- Born: Steven James Centanni
- Occupation: News reporter
- Known for: Being kidnapped and held hostage

= Steve Centanni =

American journalist

Steven James "Steve" Centanni is an American former news reporter for Fox News Channel.

==Journalism career==
Centanni joined FNC in 1996.

During Operation Iraqi Freedom, he served as an embedded journalist with the Navy SEALs and provided numerous first reports for the network, including a report that the U.S. had captured two main offshore oil terminals located 22 mi off Iraq's southern coast, preventing them from being blown up by Iraqi forces.

Previous to Fox, Centanni had worked for KRON-TV in San Francisco, California.

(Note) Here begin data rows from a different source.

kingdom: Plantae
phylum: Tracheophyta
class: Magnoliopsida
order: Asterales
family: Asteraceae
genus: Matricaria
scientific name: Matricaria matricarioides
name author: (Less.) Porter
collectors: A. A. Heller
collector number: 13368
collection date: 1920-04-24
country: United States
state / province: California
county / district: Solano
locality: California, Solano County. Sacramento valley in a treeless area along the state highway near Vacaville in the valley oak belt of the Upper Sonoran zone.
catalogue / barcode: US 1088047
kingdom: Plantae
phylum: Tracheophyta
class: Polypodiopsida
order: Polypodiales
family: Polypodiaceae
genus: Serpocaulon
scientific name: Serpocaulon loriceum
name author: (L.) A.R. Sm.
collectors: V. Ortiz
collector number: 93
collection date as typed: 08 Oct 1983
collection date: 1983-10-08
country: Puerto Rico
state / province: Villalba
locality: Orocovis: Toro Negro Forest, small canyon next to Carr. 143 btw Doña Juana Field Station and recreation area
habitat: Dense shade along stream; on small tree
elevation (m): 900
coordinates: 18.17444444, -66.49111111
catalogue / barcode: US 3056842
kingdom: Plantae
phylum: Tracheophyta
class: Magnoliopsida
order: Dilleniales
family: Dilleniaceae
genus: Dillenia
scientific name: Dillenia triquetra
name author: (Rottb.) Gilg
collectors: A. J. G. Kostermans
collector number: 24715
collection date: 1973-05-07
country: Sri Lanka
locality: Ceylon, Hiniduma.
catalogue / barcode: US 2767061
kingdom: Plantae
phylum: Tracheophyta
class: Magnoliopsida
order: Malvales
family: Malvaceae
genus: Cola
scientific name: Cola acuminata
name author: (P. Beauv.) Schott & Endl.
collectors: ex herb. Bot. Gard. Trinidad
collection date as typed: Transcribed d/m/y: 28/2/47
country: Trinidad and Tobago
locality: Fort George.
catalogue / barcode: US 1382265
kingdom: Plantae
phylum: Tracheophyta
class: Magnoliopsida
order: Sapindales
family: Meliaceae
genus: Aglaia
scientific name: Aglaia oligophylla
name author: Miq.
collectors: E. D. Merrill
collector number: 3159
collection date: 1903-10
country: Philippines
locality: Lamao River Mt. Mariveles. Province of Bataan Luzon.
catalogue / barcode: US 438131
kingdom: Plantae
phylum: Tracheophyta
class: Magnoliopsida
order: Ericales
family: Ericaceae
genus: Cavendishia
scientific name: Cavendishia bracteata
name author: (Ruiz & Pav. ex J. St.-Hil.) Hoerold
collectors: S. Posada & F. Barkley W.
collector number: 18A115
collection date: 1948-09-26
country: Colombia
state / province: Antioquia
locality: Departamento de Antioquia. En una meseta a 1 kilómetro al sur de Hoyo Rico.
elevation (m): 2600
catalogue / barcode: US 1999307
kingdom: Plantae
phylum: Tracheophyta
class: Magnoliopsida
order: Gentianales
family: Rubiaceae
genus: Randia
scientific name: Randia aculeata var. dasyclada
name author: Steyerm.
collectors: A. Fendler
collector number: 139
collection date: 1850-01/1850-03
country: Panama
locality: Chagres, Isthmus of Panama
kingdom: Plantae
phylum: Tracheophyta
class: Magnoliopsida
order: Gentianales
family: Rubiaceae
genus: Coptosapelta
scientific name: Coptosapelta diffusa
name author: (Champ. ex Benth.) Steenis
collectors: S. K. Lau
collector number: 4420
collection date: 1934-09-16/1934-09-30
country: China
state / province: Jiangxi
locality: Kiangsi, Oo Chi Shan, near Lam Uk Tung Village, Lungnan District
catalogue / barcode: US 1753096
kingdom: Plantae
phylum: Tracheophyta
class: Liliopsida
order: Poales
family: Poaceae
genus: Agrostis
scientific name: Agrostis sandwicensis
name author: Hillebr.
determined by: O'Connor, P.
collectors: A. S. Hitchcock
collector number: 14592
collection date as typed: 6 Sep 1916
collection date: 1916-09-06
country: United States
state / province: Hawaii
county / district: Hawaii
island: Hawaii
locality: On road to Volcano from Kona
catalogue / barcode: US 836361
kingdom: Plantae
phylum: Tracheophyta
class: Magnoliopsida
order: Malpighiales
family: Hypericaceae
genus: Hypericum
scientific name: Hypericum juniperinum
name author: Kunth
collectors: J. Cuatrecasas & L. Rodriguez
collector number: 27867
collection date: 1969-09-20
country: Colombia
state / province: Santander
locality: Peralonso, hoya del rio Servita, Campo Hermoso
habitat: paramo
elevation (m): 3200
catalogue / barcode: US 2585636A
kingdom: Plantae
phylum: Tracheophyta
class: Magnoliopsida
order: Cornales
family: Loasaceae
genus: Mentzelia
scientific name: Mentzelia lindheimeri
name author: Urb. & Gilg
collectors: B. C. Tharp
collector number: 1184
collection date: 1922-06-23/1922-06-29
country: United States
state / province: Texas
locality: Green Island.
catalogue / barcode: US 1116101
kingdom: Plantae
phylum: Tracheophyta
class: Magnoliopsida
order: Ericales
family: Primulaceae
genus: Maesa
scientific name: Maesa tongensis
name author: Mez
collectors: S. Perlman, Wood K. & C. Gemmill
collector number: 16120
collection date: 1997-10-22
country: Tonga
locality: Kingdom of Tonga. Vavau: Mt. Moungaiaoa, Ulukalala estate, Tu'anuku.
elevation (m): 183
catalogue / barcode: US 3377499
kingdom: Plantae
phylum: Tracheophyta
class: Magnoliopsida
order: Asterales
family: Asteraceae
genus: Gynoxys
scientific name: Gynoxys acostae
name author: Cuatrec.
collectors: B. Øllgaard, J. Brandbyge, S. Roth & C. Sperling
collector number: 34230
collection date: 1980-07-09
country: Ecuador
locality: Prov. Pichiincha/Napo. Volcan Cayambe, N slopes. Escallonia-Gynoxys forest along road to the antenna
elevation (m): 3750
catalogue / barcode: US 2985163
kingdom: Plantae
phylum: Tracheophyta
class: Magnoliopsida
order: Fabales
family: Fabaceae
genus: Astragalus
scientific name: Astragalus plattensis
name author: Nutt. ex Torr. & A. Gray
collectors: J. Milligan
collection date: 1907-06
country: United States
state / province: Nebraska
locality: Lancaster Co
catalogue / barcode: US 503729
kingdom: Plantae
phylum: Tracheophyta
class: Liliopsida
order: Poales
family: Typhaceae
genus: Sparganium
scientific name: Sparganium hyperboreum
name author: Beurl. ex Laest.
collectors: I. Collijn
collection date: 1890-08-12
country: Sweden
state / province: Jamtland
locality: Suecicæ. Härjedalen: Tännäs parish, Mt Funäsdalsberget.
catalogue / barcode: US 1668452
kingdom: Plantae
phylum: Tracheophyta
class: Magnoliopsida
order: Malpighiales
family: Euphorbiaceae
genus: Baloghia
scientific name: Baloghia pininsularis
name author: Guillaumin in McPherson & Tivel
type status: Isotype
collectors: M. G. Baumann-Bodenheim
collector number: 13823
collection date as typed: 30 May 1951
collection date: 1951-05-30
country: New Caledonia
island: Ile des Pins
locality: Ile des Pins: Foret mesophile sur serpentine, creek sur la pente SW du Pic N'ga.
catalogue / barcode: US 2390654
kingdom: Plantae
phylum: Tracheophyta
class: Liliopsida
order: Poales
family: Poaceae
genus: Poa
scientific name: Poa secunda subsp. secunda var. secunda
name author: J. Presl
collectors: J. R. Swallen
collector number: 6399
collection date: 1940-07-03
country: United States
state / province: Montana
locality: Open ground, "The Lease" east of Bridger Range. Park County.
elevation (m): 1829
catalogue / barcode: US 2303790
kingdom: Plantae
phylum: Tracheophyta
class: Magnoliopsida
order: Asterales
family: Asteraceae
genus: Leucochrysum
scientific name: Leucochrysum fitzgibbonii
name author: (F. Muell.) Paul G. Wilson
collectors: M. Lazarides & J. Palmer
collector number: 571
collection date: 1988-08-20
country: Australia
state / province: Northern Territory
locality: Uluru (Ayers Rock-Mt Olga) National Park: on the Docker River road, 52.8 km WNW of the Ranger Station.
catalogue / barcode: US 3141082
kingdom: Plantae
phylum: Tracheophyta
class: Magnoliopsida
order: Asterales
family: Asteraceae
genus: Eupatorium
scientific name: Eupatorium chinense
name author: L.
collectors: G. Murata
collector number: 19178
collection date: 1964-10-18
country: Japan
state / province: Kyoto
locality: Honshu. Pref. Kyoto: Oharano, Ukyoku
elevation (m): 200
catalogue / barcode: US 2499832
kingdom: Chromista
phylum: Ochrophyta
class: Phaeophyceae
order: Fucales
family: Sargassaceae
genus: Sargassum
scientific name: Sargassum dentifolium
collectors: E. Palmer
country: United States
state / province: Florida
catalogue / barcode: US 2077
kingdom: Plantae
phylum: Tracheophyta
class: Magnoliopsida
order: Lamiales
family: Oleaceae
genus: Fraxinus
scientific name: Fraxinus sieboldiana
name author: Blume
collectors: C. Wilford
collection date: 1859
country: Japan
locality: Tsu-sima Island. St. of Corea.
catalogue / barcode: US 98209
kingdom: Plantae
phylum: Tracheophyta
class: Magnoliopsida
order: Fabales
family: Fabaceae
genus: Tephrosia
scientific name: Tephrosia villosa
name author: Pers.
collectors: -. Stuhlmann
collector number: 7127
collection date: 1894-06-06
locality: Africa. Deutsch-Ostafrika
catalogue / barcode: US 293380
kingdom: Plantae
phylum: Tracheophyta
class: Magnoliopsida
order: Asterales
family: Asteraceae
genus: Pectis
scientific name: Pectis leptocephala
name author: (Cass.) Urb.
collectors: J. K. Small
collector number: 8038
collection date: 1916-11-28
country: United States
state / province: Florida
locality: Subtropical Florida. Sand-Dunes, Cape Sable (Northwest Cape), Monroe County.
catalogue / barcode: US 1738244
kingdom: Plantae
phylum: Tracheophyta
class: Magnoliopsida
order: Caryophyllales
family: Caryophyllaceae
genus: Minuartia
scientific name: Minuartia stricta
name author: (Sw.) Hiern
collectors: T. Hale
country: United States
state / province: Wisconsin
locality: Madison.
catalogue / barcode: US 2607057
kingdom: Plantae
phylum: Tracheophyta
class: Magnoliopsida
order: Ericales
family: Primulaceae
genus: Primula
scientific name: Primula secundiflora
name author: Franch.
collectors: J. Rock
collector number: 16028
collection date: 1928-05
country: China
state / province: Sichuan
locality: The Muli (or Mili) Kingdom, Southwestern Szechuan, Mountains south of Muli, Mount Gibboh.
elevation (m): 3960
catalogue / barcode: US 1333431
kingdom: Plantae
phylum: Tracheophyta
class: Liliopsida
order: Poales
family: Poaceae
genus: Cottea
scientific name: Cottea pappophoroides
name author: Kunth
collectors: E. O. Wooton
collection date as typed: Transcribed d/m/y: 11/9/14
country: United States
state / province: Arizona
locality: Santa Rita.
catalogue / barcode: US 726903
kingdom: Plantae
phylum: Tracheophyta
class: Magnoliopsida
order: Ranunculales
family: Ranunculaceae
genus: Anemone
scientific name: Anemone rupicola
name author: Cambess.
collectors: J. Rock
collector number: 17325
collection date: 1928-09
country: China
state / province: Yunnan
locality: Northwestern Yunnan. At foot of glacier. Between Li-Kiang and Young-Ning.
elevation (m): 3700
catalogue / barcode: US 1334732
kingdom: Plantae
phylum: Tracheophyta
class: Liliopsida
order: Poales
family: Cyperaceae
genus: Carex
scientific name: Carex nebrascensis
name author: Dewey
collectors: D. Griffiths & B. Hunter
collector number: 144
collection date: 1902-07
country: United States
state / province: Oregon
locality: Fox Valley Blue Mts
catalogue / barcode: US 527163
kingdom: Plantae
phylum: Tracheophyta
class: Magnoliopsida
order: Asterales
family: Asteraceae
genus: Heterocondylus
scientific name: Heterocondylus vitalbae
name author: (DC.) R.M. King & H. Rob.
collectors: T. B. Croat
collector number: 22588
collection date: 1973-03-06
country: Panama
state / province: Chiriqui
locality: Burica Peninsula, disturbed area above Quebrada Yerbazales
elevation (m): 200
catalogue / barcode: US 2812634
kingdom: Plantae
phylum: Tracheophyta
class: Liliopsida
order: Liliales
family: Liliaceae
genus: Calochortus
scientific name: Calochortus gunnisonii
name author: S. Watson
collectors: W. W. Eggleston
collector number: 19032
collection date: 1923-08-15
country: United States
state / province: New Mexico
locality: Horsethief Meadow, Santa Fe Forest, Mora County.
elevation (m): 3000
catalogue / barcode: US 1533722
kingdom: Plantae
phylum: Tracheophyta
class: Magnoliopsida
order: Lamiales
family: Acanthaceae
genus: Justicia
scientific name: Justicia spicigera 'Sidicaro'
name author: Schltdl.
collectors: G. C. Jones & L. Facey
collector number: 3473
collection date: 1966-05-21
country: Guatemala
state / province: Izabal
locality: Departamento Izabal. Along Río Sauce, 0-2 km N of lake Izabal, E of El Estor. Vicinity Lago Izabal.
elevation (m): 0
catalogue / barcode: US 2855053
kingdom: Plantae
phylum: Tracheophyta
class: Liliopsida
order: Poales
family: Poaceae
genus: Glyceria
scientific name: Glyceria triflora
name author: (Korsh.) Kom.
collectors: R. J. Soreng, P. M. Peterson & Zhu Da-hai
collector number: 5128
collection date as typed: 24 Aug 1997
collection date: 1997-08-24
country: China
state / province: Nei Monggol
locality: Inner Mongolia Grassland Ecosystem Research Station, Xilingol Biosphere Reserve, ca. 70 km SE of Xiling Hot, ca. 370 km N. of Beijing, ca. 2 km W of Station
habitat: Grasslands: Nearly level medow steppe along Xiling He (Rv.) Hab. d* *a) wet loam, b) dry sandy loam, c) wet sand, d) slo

Centanni retired in August 2014.

==Education==
Centanni attended the University of Colorado at Boulder and earned a Bachelor's degree in broadcasting from San Francisco State University.

==Gaza kidnapping==

On August 14, 2006, he was kidnapped by Palestinian gunmen while on assignment in Gaza City, along with Olaf Wiig, a cameraman from New Zealand, with a group calling itself the Holy Jihad Brigades claiming responsibility. On August 27, the Palestinian news service Ramattan and FOX News reported that Centanni and Wiig were released unharmed.